MATERIAL PROVIDED
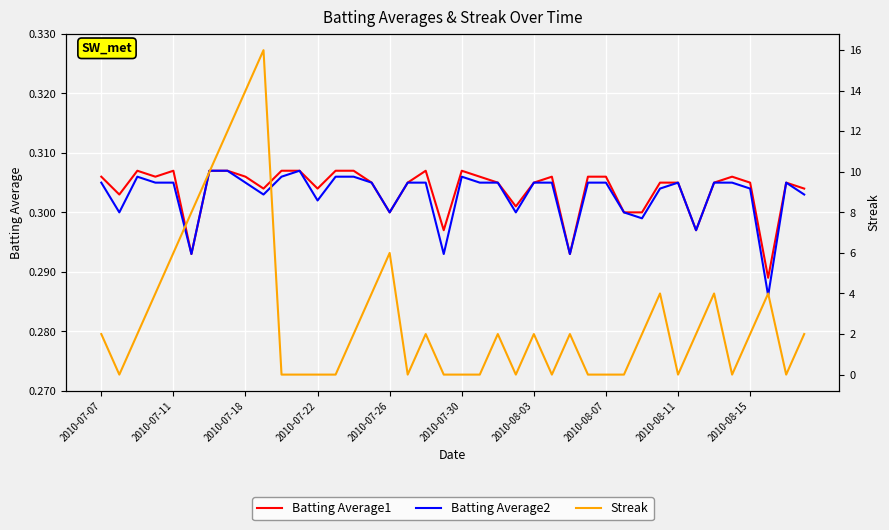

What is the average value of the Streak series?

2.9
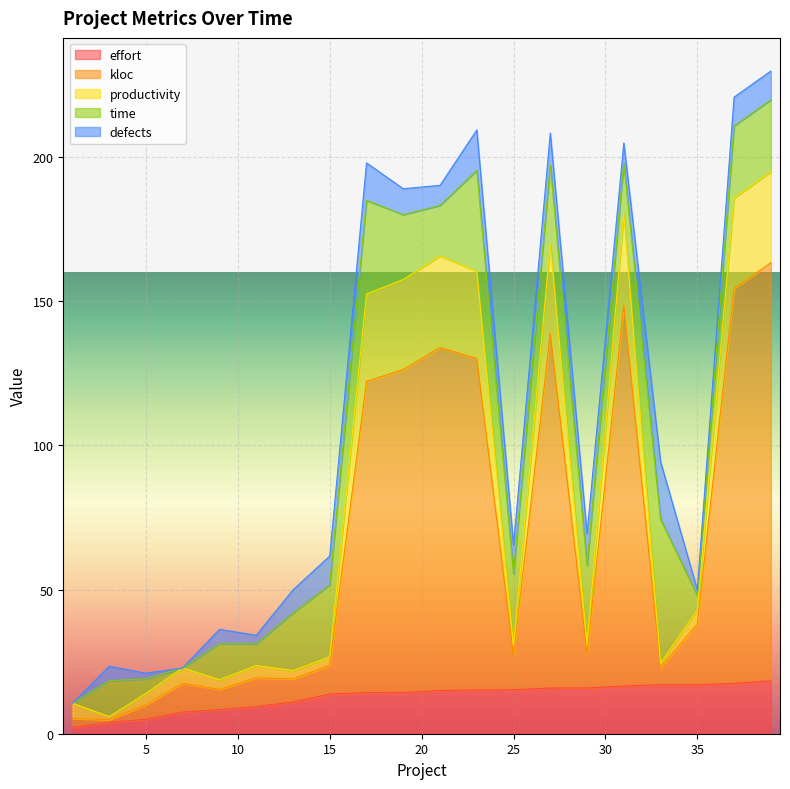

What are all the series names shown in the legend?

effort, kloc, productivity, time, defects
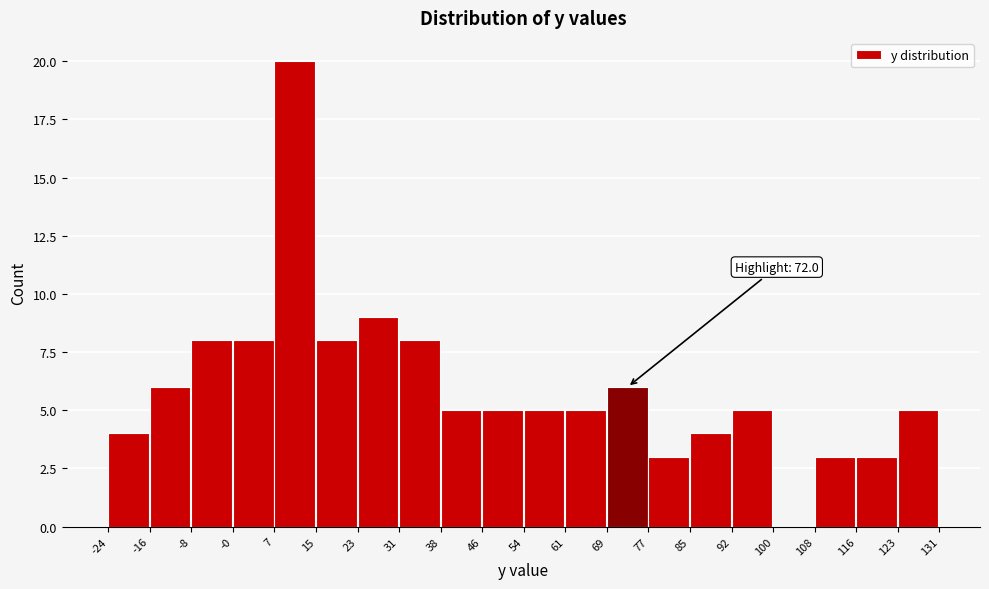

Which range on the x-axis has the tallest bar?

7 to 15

TASK INSTRUCTIONS
Copy out the items word for word, from the line containing "effort, kloc, productivity, time, defects" through the last line of the items, with both ends included. Leave the pictures out of your copy.

YOUR SOLUTION
effort, kloc, productivity, time, defects

Which range on the x-axis has the tallest bar?

7 to 15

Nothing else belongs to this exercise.